Requisito 1
Troque "viaturas" por "veículos" na notícia sobre a depressão Kristin e reescreva tudo, de "As Forças Armadas têm mais" até "(EMGFA), em comunicado.".
Requisito 2
Por favor, continue a notícia sobre a depressão Kristin a partir do ponto em que termina.

Kristin: Forças Armadas com mais de mil militares no terreno

Mais de 200 viaturas, 23 máquinas de engenharia, geradores, helicópteros e um C-130 da Força Aérea foram igualmente disponibilizados.

Fonte: Imagem cedida pelo Exército Português.

As Forças Armadas têm mais de mil militares no terreno para ajudar a população dos concelhos afetados pela passagem da depressão Kristin. Mais de 200 viaturas, 23 máquinas de engenharia, geradores, helicópteros e um C-130 da Força Aérea foram igualmente disponibilizados.

“As Forças Armadas têm vindo a executar tarefas de desobstrução e limpeza de vias de comunicação, remoção de árvores e detritos, a fornecer apoio em alojamento e alimentação, fornecimento de energia, apoio sanitário, apoio logístico e operacional às autoridades locais, bem como o pré-posicionamento de motobombas e de equipas anfíbias para busca e salvamento e patrulhamento de presença e dissuasão”, informa esta segunda-feira o Estado-Maior-General das Forças Armadas (EMGFA), em comunicado.

Dados abaixo

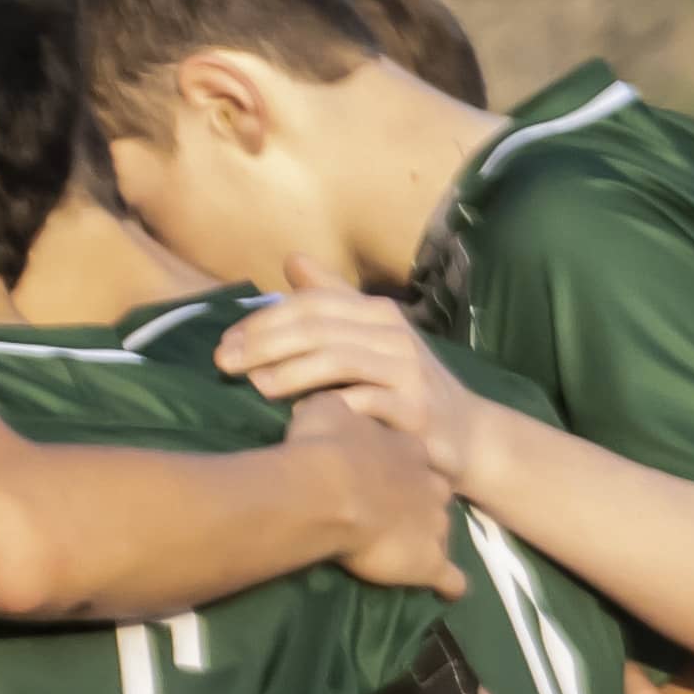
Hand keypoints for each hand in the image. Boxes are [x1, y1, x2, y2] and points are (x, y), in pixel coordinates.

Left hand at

Resultado esperado 1
As Forças Armadas têm mais de mil militares no terreno para ajudar a população dos concelhos afetados pela passagem da depressão Kristin. Mais de 200 veículos, 23 máquinas de engenharia, geradores, helicópteros e um C-130 da Força Aérea foram igualmente disponibilizados.

“As Forças Armadas têm vindo a executar tarefas de desobstrução e limpeza de vias de comunicação, remoção de árvores e detritos, a fornecer apoio em alojamento e alimentação, fornecimento de energia, apoio sanitário, apoio logístico e operacional às autoridades locais, bem como o pré-posicionamento de motobombas e de equipas anfíbias para busca e salvamento e patrulhamento de presença e dissuasão”, informa esta segunda-feira o Estado-Maior-General das Forças Armadas (EMGFA), em comunicado.

Resultado esperado 2
No passado domingo, no Município de Figueiró dos Vinhos os militares estiveram envolvidos na “colocação de lonas para reparação provisória de coberturas, com o objetivo de mitigar, de forma imediata, os danos provocados pela tempestade, bem como a instalação de módulos de comunicações para fornecer conectividade na Câmara Municipal de Figueiró dos Vinhos e nas freguesias de Arega, Campelo e Aguda, contribuindo para repor comunicações essenciais e melhorar a capacidade de coordenação no terreno”, destaca o EMGFA.

Ao todo, desde 28 de janeiro estiveram “1.090 militares em apoio direto às populações”, não incluindo o “pessoal em alerta nem os militares envolvidos na preparação e apoio logístico aos módulos envolvidos”.

Em comunicado, o Exército Português refere que no domingo “manteve 375 militares empenhados no terreno e 281 militares em prontidão, perfazendo um total de 656 militares, em apoio às populações e às autoridades civis”, abrangendo quatro distritos (Santarém, Leiria, Coimbra e Castelo Branco) e 10 municípios, “assegurando ações de comando e ligação, engenharia, energia e iluminação, comunicações, limpeza e desobstrução, alojamento, vigilância e dissuasão, evacuação de pessoal e remoção de escombros”.

Fonte: Imagem cedida pelo Exército Português.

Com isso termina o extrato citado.